Sekarang Diba berada di kantin, sendirian karena Rafa baru saja pergi entah kemana bersama Radit dan Tata pamit ingin mengusili Rafli di samping mushola. Ia menatap siomay di hadapannya dengan pandangan tak berminat, karena kenyang.
Kantin 10 siang ini cukup ramai. Obrolan serta candaan ringan khas anak sekolah memenuhi kantin. Sedangkan ia duduk sendiri di meja paling ujung dekat konter penjual minuman.

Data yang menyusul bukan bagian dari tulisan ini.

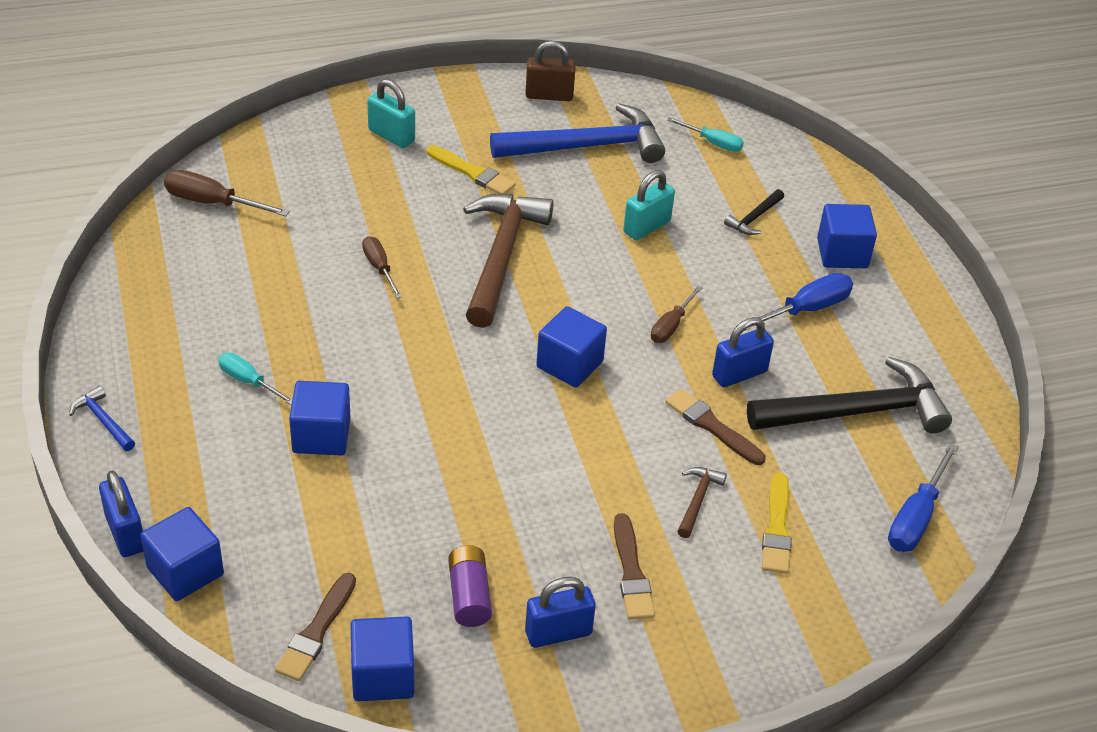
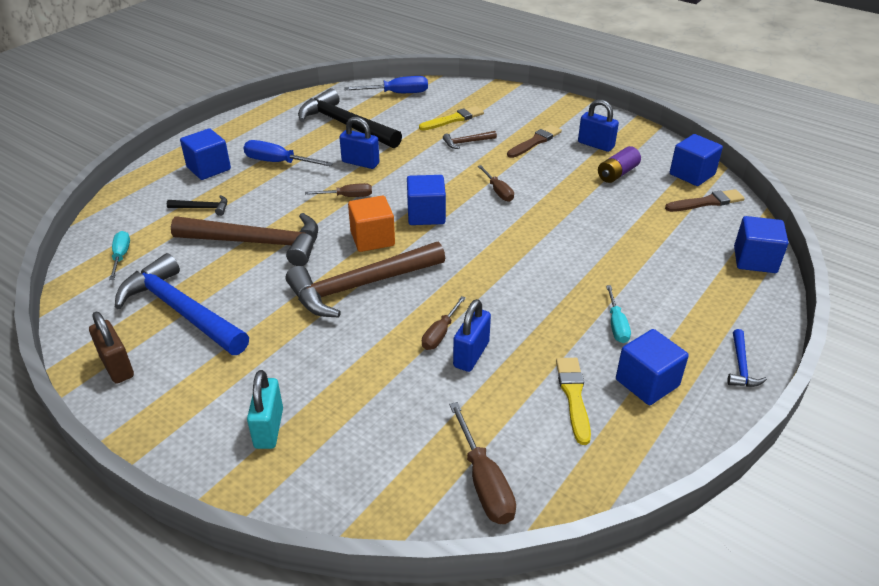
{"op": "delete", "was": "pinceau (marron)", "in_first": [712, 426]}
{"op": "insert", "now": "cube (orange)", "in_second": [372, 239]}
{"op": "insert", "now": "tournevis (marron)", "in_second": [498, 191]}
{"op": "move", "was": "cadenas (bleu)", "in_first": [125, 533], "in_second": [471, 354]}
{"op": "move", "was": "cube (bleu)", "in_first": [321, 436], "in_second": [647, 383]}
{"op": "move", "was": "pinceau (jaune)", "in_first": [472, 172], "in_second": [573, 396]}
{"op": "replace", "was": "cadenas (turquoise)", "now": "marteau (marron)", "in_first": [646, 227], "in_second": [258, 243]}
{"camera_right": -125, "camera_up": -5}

Ingin kembali ke kelas juga malas, seharian ini guru-guru sedang sibuk entah apa yang membuat banyak pelajaran kosong dan hanya diminta mengerjakan tugas.
Diba mengembuskan napas kembali, matanya menyapu ke sekeliling kantin. Pandangannya berhenti pada Daffa yang baru saja memasuki kantin 10 bersama beberapa temannya dengan diiringi tawa, kemudian gerombolan yang menarik perhatian adik-adik kelas itu berhenti di salah satu meja kosong dan langsung memenuhi meja itu.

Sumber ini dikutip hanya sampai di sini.